Le 19 avril 1965, Radio London fait la "une" des journaux : un avion militaire s'est englouti à quelques encablures du Galaxy et son pilote est sauvé grâce à l'intervention rapide de l'équipage de la radio pirate.

1966 : la menace de la loi anti-pirate se fait de plus en plus précise.

1967 : Fin mai, en prévision des difficultés d'approvisionnement en matériel électronique ou autre, qui ne manqueront pas de se manifester après la date d'application de la loi (14 août), Radio London fait livrer à son bord des composants électroniques de première importance qui doivent lui permettre d'émettre durant encore trois années.

Les "milieux bien informés" considèrent qu'après le 14 août, si l'on excepte Radio Veronica, qui s'exprime en néerlandais, il ne restera plus que deux radios pirates pour se partager l'immense auditoire de 25 millions d'européens anglophones : Radio Caroline et Radio London. Or, le 28 juillet 1967, à la surprise générale, cette dernière annonce qu'elle renonce à défier la loi et cessera ses émissions le 14 août à 15 heures. Il n'est pas déraisonnable de penser que "Big L." n'est pas parvenu à trouver suffisamment d'annonceurs publicitaires pour assurer sa continuité dans des conditions devenues beaucoup plus précaires.

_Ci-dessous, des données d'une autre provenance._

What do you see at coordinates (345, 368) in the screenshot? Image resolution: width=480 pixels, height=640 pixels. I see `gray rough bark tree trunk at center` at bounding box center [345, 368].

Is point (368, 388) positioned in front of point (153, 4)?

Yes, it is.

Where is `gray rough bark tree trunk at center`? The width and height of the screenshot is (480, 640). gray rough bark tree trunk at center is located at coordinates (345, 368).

Immédiatement les messages de sympathie se multiplient ; ils sont enregistrés afin d'être diffusés à l'antenne lors du programme d'adieu. De nombreuses stars du moment manifestent leur émoi (Ringo Starr, des Beatles… les Animals… Dave Clark… Dusty Springfield…). Les Who, quant à eux, publient un 33 tours, The Who Sell Out, littéralement truffé de jingles de Radio London.

Radio London fut avant tout une station sans histoire, et excessivement professionnelle

La plupart de ses animateurs ont connu une carrière durable : John Peel, Pete Drummond, Duncan Johnson, Tony Brandon, Alan West (futur animateur vedette de Radio North Sea International), Keith Skues, Ed Stewart, Tony Windsor, Tony Blackburn, Dave Cash et enfin Kenny Everett, ami de Freddie Mercury (il fut le premier animateur à diffuser régulièrement les disques des Queen tandis que l'ensemble des médias boudaient ce groupe alors totalement inconnu).

Le Galaxy fut remorqué jusqu'à Hambourg. Après une longue remise en état, l'Allemagne s'apprêtait à avoir, courant 1968, sa première radio pirate de haute mer : toujours sur la légendaire longueur d'onde de 266m, la future radio devait diffuser de la musique légère durant la journée, et de la pop music le soir. Mais le projet n'aboutira pas : sachant que, le 2 juillet 1969, l'Allemagne devait ratifier la loi dite "Marine Offences Act" qui avait mis fin aux radios pirates britanniques en 1967, les financiers se rétractèrent. Le Galaxy fut alors acquis par deux puissants hommes d'affaires suisses, messieurs Meister et Bollier. Le Galaxy, baptisé "Mebo", deviendra le siège de la plus célèbre radio pirate du début des années 70, RNI (cliquer ICI et ICI).